If you think about it, it is really easy to get veggies in when you work with pasta. Sadly, 70% of Americans do not meet their daily fruit and vegetable needs. Most people get a measly 2 cups a day and we need about 6 cups. Next time you think about more ways of getting veggies, think about how veggies and whole grain pasta could come together for a quick and healthy meal.

Recipe #3 Making Fresh Pasta

The chef led student in making pasta from scratch. I have to admit there were a lot of steps involved. Not the kind of thing I’d do on a regular basis, especially with so many whole wheat pastas Barilla offers. However, I would do the gnocchi and homemade ravioli.

Once the kids rolled out the pasta, they made a filling with ricotta cheese, egg, and fresh herbs. The filling was rolled into little balls and layered between two sheets of fresh pasta. Then the kids cut the pasta into those familiar ravioli squares.

Then the ravioli was boiled in hot water until it floated up to the top.

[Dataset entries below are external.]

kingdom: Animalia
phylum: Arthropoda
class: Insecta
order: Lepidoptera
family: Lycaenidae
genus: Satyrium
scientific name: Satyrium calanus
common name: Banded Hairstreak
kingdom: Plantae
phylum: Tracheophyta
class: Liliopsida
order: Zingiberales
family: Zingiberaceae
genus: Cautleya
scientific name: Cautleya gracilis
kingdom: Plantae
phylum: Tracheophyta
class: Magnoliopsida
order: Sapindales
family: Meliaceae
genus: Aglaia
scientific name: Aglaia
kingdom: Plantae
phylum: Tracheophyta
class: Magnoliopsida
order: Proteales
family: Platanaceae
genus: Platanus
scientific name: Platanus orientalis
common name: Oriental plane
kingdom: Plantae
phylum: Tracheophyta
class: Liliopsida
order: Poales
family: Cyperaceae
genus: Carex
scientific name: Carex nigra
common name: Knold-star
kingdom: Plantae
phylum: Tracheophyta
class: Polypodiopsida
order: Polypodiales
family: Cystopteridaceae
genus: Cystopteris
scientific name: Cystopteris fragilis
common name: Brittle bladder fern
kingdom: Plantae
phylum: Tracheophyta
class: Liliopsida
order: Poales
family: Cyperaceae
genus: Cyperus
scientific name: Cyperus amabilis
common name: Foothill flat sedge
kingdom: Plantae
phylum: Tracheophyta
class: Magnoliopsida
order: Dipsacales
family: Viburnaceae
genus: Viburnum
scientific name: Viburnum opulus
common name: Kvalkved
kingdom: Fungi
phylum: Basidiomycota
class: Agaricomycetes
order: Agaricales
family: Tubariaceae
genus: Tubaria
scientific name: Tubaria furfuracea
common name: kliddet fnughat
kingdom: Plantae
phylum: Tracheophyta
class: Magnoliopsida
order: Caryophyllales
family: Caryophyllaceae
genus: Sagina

The fresh pasta was blended with a fresh tomato sauce and we all dug in!

Kids Love to Cook

I have to say what I have observed so far is that these kids can speak Italian very well… and they LOVE to cook. They were eager to volunteer making pesto. They were very engaged in the demonstration and in learning the language. Knowledge is power

Using All Your Sense to Eat

Not sure if this is an Italian philosophy, but I like it. They encouraged the kids at each tasting that the proper way to taste pasta is to use your senses: guarda “look” — eat with your eyes. odora “smell” and assagiare “taste”. This is definitely the way to go whether you are eating an apple or a piece of cake. Paying attention while you eat allows you to savor and enjoy all the wonderful flavors in your food. Research also shows that mindful eating increases satisfaction. I believe it is a key to managing a healthy weight.

Thanks, Guys!

I thought this was a fun event. Yes, it is important for kids to learn to eat healthy and enjoy their veggies. It’s important to teach them cooking skills as well. These kids seemed to have a great time while feeding their bellies and improving their Italian! The instructors at International Culinary Center were wonderful. I couldn’t help but snap a shot with them before heading back to D.C.

Disclosure: Barilla compensated me for travel and attendance of the workshop.